The majority find that an arrangement consisting in allowing both meetings while taking preventive measures such as ensuring police presence in order to keep the two assemblies separated would have been a solution. However, I do not see how (i) the police presence for the purpose in question would not in itself have upset the peace required for the protection of the rights of the cemetery visitors, and (ii) the police presence could have prevented heated debates. It could possibly have prevented incidents of violence but even the effort to do so would have entailed sufficient disturbance in the cemetery.

(e)  The Court therefore finds that they gave too little weight to the applicant’s interest in holding the intended assembly and expressing his protest against the meeting of Comradeship IV, while giving too much weight to the interest of cemetery-goers in being protected against some rather limited disturbances. (paragraph 49)

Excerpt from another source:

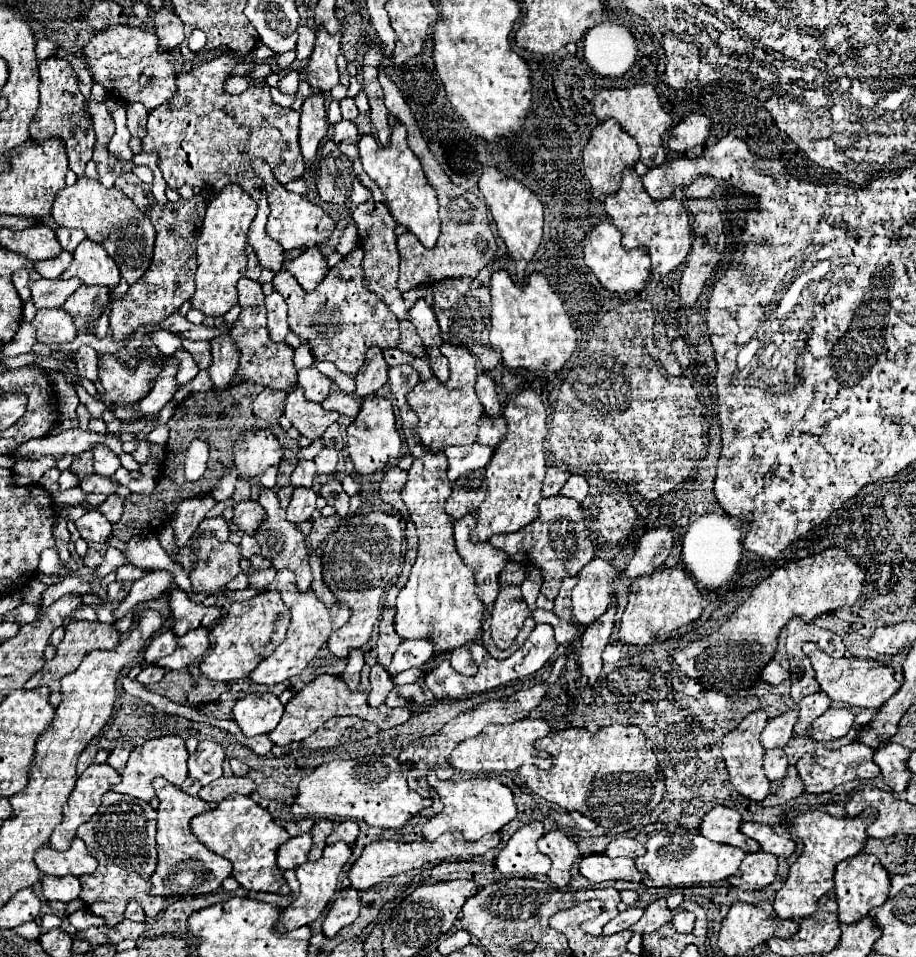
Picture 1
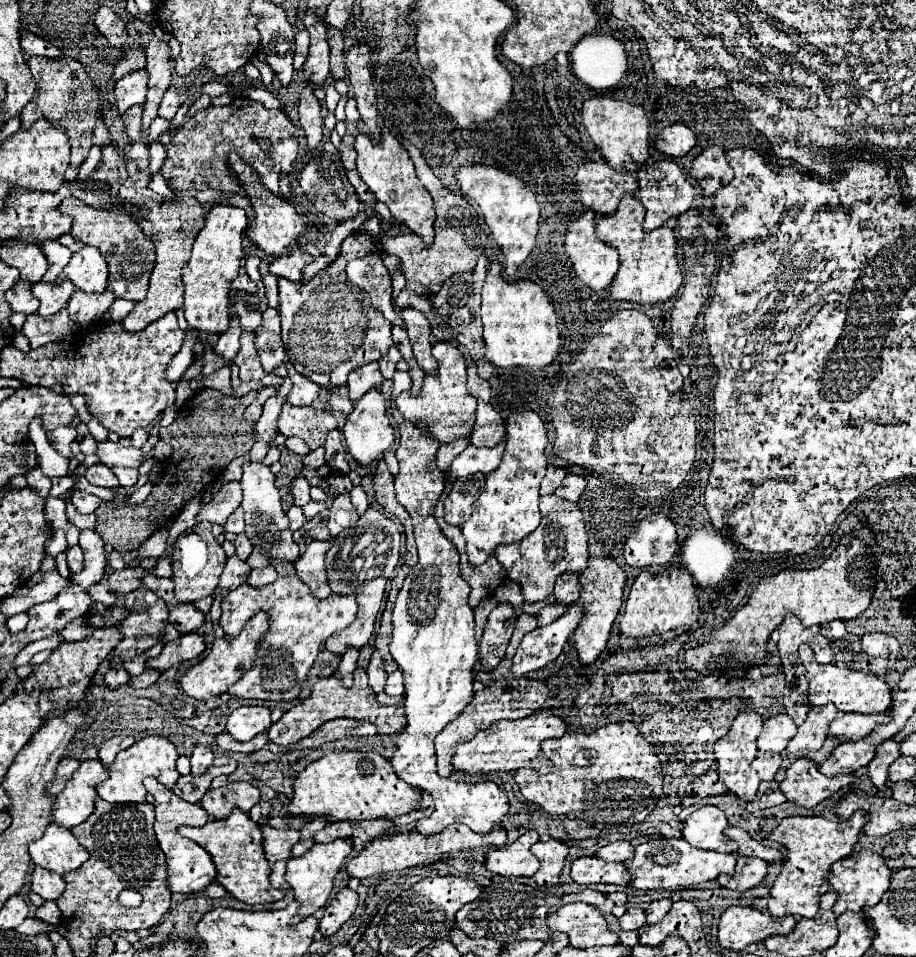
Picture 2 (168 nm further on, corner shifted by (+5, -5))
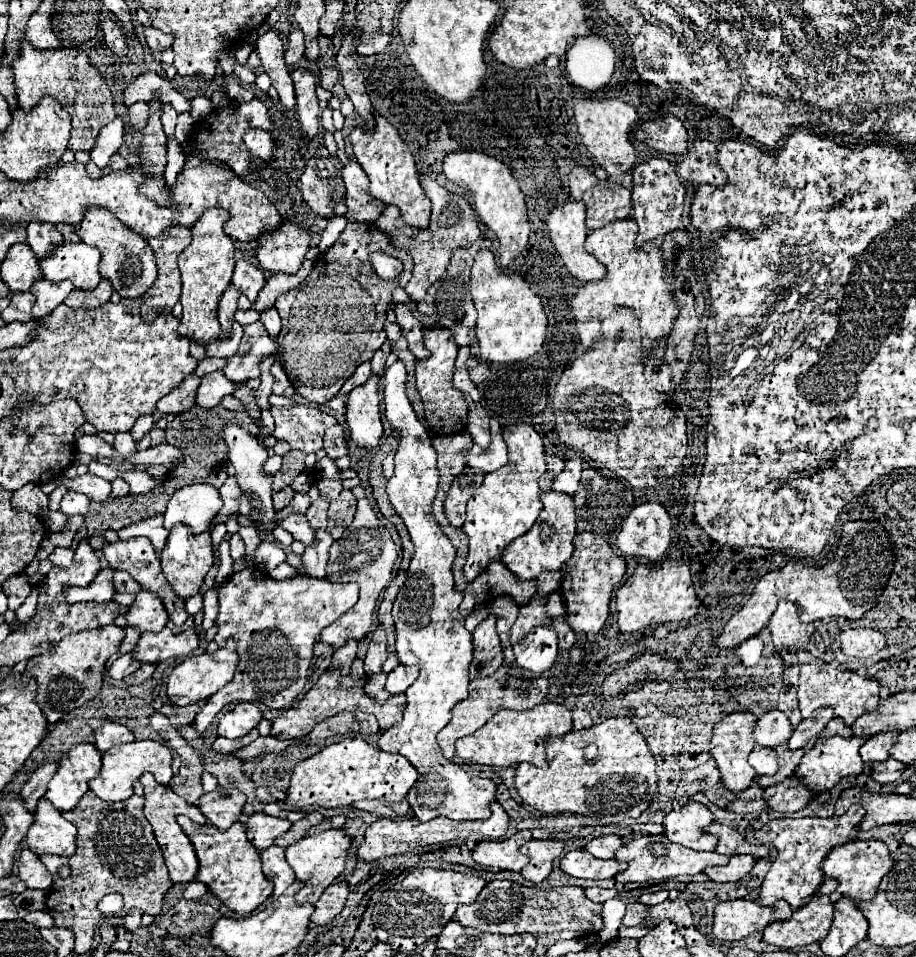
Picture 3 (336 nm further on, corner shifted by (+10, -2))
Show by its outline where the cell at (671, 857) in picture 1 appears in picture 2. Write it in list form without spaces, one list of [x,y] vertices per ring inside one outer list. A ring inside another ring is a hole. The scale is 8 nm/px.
[[[683,838],[647,840],[635,848],[635,856],[625,862],[631,874],[631,886],[641,890],[685,890],[693,884],[715,880],[719,874],[735,870],[735,854],[717,854],[711,850],[697,850]]]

The facts before the Court do not, in my view, support such a conclusion, especially the finding to the effect that the disturbances would have been “rather limited”. In any event, limited or not, disturbances in the cemetery on All Saints’ Day would have been sufficient to justify the application of the limitation regarding the “protection of the rights and freedoms of others” in the circumstances of the present case.

(f)  Notwithstanding the margin of appreciation afforded to the State in this area, the Court considers that the Austrian authorities failed to strike a fair balance between the competing interests. (paragraph 50)

Although I personally am reluctant to invoke the “margin of appreciation” save in exceptional cases, the reference to this concept by the majority in the context of the present case does not appear to have been pertinent as I believe that they have substituted their own assessment of the circumstances of the case for that of the Constitutional Court and left nothing to the latter’s margin of appreciation.

For all the above reasons, I find that there has been no violation of Article 11 of the Convention in this case.